John Dalton (6 September 1766 – 27 July 1844) was an English scientist whose work helped transform chemistry into a quantitative science. Born into a Quaker family in Cumberland, he trained as a teacher and lifelong observer of weather and gases. He is commonly described as a British chemist and a physicist whose ideas about atoms and weights shaped nineteenth-century chemistry.
Early life and career
Dalton began his career as a schoolmaster and private tutor, later moving to the industrial and scientific community of Manchester. There he kept careful meteorological records, made precise measurements of gas mixtures, and lectured on natural philosophy. His systematic approach to measurement and experiment underpinned later theoretical work.
Atomic theory
Dalton is best known for formulating an early atomic theory that offered a simple framework for chemical combinations. His main ideas can be summarized as:
- Elements are composed of indivisible particles called atoms.

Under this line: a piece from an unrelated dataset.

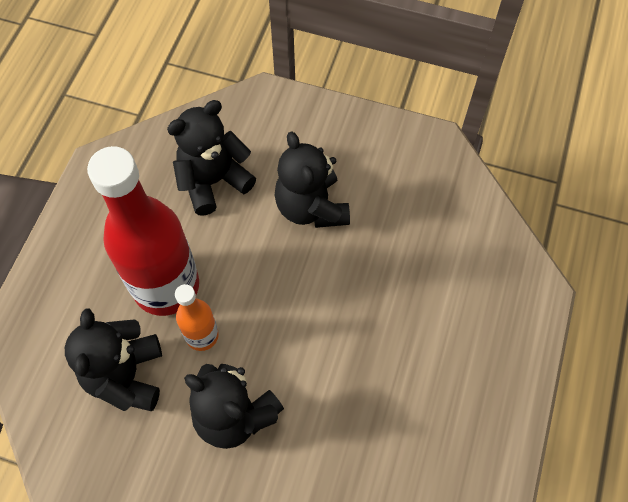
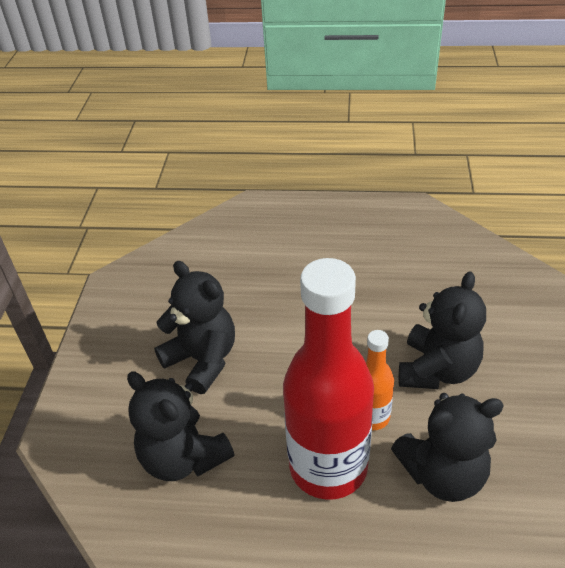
camera: 100 degrees left, 20 degrees down
(311, 207) = (202, 360): black teddy bear -> black teddy bear turned 105 degrees counterclockwise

- All atoms of a given element have identical properties and mass (as conceived then).
- Different elements have atoms of different masses and properties.
- Chemical compounds form when atoms combine in fixed numerical ratios.
- Chemical reactions rearrange atoms without creating or destroying them.
These propositions, presented in works such as A New System of Chemical Philosophy, provided a conceptual basis for chemical formulae and the determination of relative atomic weights; the subject is often referred to as atomic theory in historical accounts.
Other research and legacy
Dalton also investigated gases and formulated what became known as Dalton's law of partial pressures, important in physical chemistry and meteorology. He published the first systematic account of a form of color vision deficiency after realizing he and several family members could not distinguish certain hues; this condition has historically been called Daltonism. In modern science the atomic mass unit is commonly called the dalton (symbol Da) in his honor.
While later work refined and replaced parts of Dalton's original ideas, his insistence on measurement, simple hypotheses, and the notion of atoms as the basis of matter made a long-lasting contribution. He remains a central figure in the history of chemistry and physics, remembered both for theoretical advances and practical experimental records.